Drafted to attend a birthday dinner for Morelli's uncle, Stephanie is even more unnerved when Morelli's spooky Grandma Bella claims to have "visions" of Morelli being married with many children, but losing his wife to a violent death.

Ranger assigns his security company's employees to keep Stephanie safe, but two of them are badly injured while following her around: Tank, Ranger's right-hand man, suffers a broken leg when a fugitive jumps out his window and lands on him; later, when Stephanie's pregnant sister Valerie goes into labor, her water breaks over the second man, Cal, who faints dead away and suffers a concussion hitting his head on the floor. Stephanie's new niece, her older sister Valerie's daughter with Albert Kloughn, is born. She is named Lisa.

Stepping outside the hospital to get some air, Stephanie is accosted by a teenager with a gun, who calls himself "Fisher Cat" and tells her she is the prize of a "game" - the winner is the one who succeeds in killing her. Stephanie disarms Fisher Cat with a groin kick, but is knocked unconscious by his stun gun. When she regains consciousness, Fisher Cat is dead beside her, shot twice through the head. Morelli examines Fisher Cat's laptop and finds that the game is run through an online chat room, by "The Webmaster."
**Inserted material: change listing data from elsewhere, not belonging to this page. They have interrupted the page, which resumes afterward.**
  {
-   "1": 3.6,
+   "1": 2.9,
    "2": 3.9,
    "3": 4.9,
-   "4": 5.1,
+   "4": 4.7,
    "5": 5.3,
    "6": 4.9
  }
Unwilling to let go of her suspicion that Bart Cone is the Roses and Carnations Killer, Stephanie goes back to the TriBro factory to confront him, only to discover that the Webmaster is the youngest brother, Clyde (his "Webmaster" appellation has less to do with his online role in masterminding the game than with his lifelong passion for Spider-Man comics). Clyde killed Lillian Paressi, which is why Bart was circumstantially linked to the crime, but the DNA evidence was inconclusive. Clyde also killed Howie, Samuel Singh, and Fisher Cat. He has also kidnapped Lula and Albert and wired them to a bomb in another part of the factory. Still playing his "game", Clyde draws a gun and stalks Stephanie through the factory floor, but Stephanie manages to find a gun concealed in Bart's desk and return fire, killing Clyde. Ranger and Morelli arrive and defuse the bomb, freeing Lula and Albert.
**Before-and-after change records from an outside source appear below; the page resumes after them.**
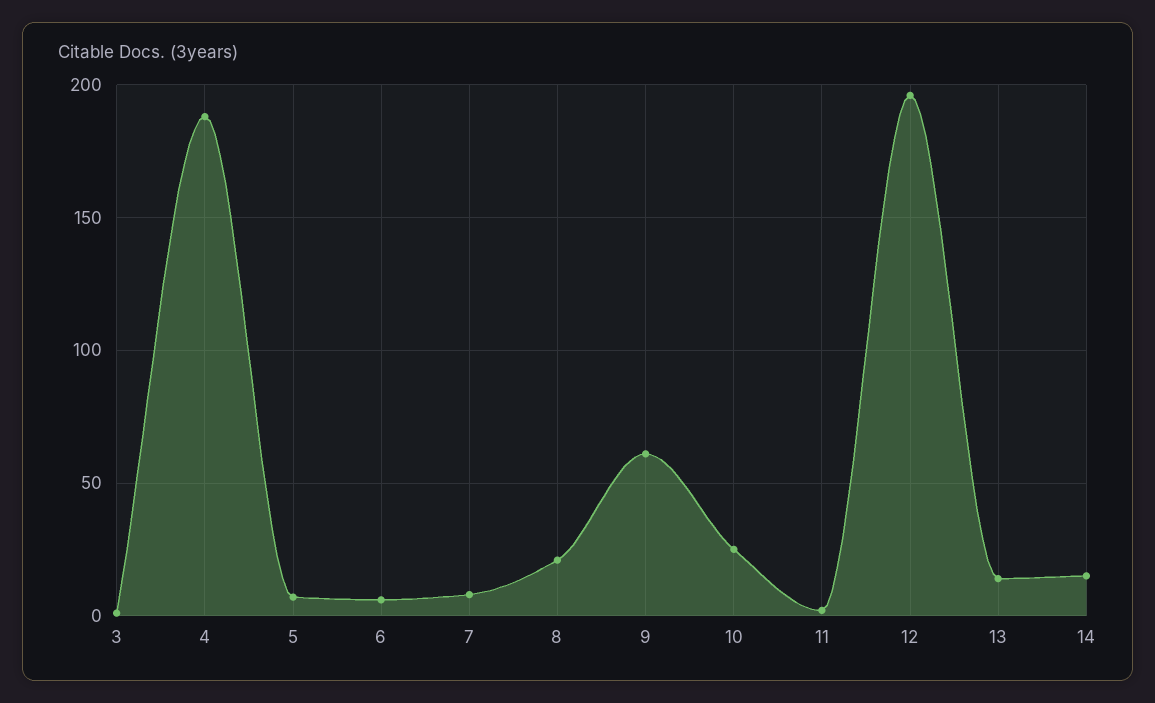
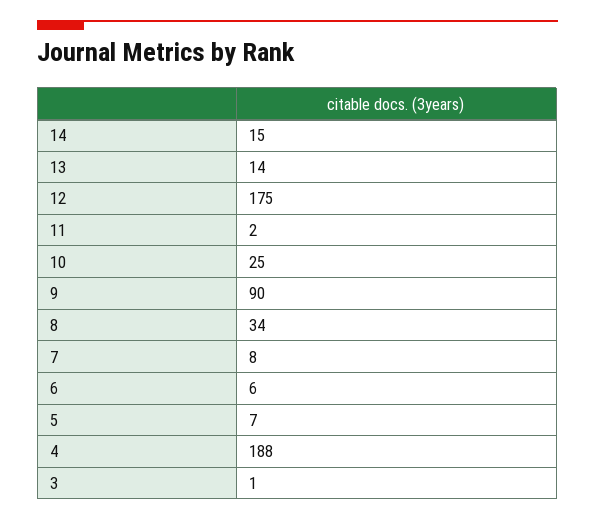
  {
    "3": 1,
    "4": 188,
    "5": 7,
    "6": 6,
    "7": 8,
-   "8": 20,
+   "8": 34,
-   "9": 60,
+   "9": 90,
    "10": 25,
    "11": 2,
-   "12": 195,
+   "12": 175,
    "13": 14,
    "14": 15
  }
After spending the night with Morelli, Stephanie is greeted the following morning by his mother and Grandma Bella, who admits that the woman in her vision was someone else's wife, but "maybe she was just sleeping."
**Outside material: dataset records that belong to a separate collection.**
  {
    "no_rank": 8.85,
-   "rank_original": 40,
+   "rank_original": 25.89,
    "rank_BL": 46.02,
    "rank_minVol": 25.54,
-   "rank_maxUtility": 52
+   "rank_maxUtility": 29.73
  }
==Characters in To the Nines==
- Stephanie Plum - detective and protagonist
- Lula - Stephanie's partner who is on the Atkins diet
- Vinnie - Plum's cousin and boss
- Samuel Singh - a bondee who is on the run
- Andrew, Bart and Clyde Cone - Brothers, owners of TriBro, Singh's workplace
- Mrs Apusenja - Singh's landlord
- Nonnie Apusenja - Daughter of Mrs Apusenja and engaged to Singh

== Trivia ==
- This is only the second time Stephanie has killed someone with a gun, after Jimmy Alpha in One for the Money. Both shootings were self-defense.